Drishti is gazing at a focal point in a meditative state. At the retreats I attend, we do this with each other. Taking our time to gaze into each anothers eyes. The activity usually starts with a meditation for about ten minutes, where we come back to ourselves. We focus on our inner selves, our true selves, pushing outside influences away and reconnecting with our soul. We then wander the room, approach another and gaze into their eyes. At intervals, a facilitator will chime a bell. At each chime, we find more eyes to gaze into. The space created has to support the activity, so this is normally done in silence.
I always find this activity interesting. It is something many people would be terrified to do with the people close to them in their lives. They may feel awkward and try to laugh it off thus reducing the effectiveness of the act. With strangers it becomes a lot easier. Somehow the fact you don’t know each other reduces the spotlight of judgement. I always find it fascinating watching couples get married or speaking to one another. So many of them never look into each other’s eyes, even when exchanging vows. How often do you look loved ones in the eyes, especially when communicating something of importance?

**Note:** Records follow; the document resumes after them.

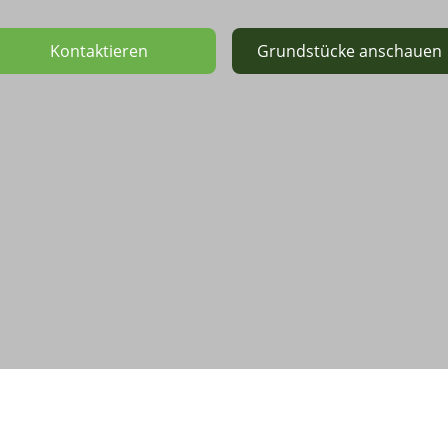
Kontaktieren
Grundstücke anschauen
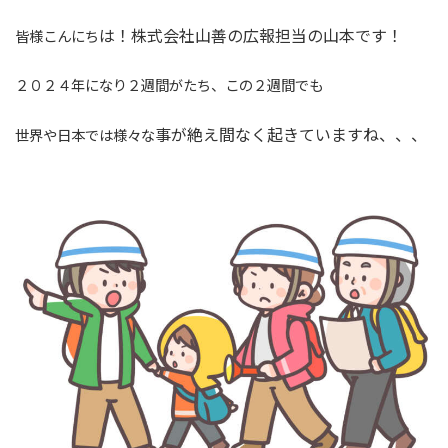
は！株式会社山善の広報担当の山本です！
皆様こんにち
２０２４年になり２週間がたち、この２週間でも
事が絶え間なく起きていますね、、、
世界や日本では様々な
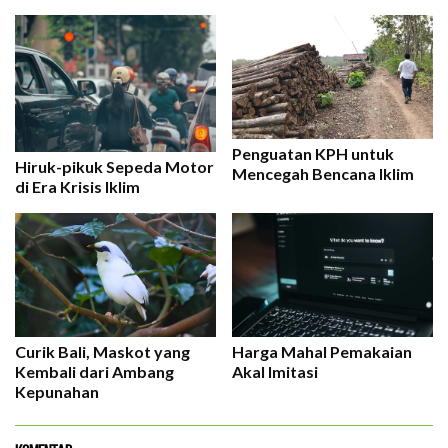
Penguatan KPH untuk
Hiruk-pikuk Sepeda Motor
Mencegah Bencana Iklim
di Era Krisis Iklim
Curik Bali, Maskot yang
Harga Mahal Pemakaian
Kembali dari Ambang
Akal Imitasi
Kepunahan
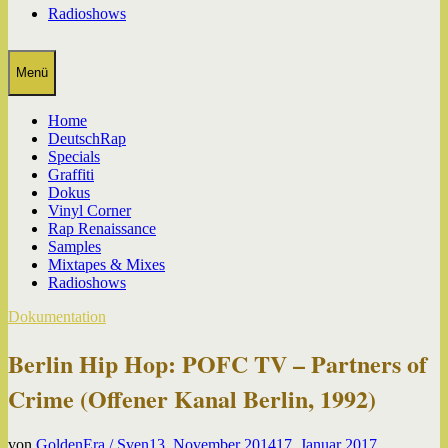
Radioshows
Menü
Home
DeutschRap
Specials
Graffiti
Dokus
Vinyl Corner
Rap Renaissance
Samples
Mixtapes & Mixes
Radioshows
Dokumentation
Berlin Hip Hop: POFC TV – Partners of
Crime (Offener Kanal Berlin, 1992)
von
GoldenEra / Sven
13. November 2014
17. Januar 2017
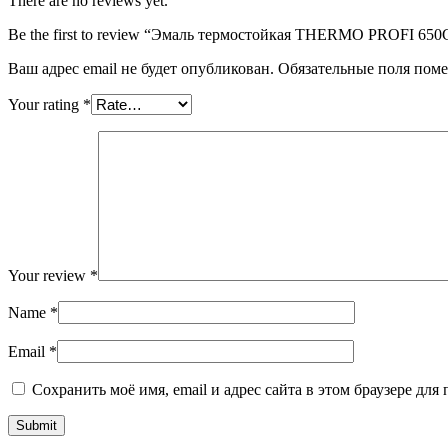
There are no reviews yet.
Be the first to review “Эмаль термостойкая THERMO PROFI 650С
Ваш адрес email не будет опубликован.
Обязательные поля пом
Your rating
*
Your review
*
Name
*
Email
*
Сохранить моё имя, email и адрес сайта в этом браузере д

Drishti is viewed as an important and powerful component of a retreat. The ritual of meditating to come back to ourselves, and then gazing into another’s eyes brings an abundance of knowledge. First we are preparing ourselves to be really seen by another. We are opening ourselves up, becoming vulnerable. Allowing another person to really look at us, our flaws, our fears, our raw selves as we stand in silence in front of them. Secondly we are putting ourselves in the position to really see another soul. As we gaze we gather a lot of information about who this person truly is. So often as we see another person as vulnerable and raw, we feel an overwhelming sense of love for them. What was a random stranger a moment ago, suddenly becomes incredibly beautiful. The connection between you both becomes one of respect, appreciation and love. All from one look and no words.
I encourage you to try this with someone. Take the time to really see someone in your life. See them as they are, unconditionally. Be willing to allow them to see you as you are. Through activities like these, we can transform our inner selves.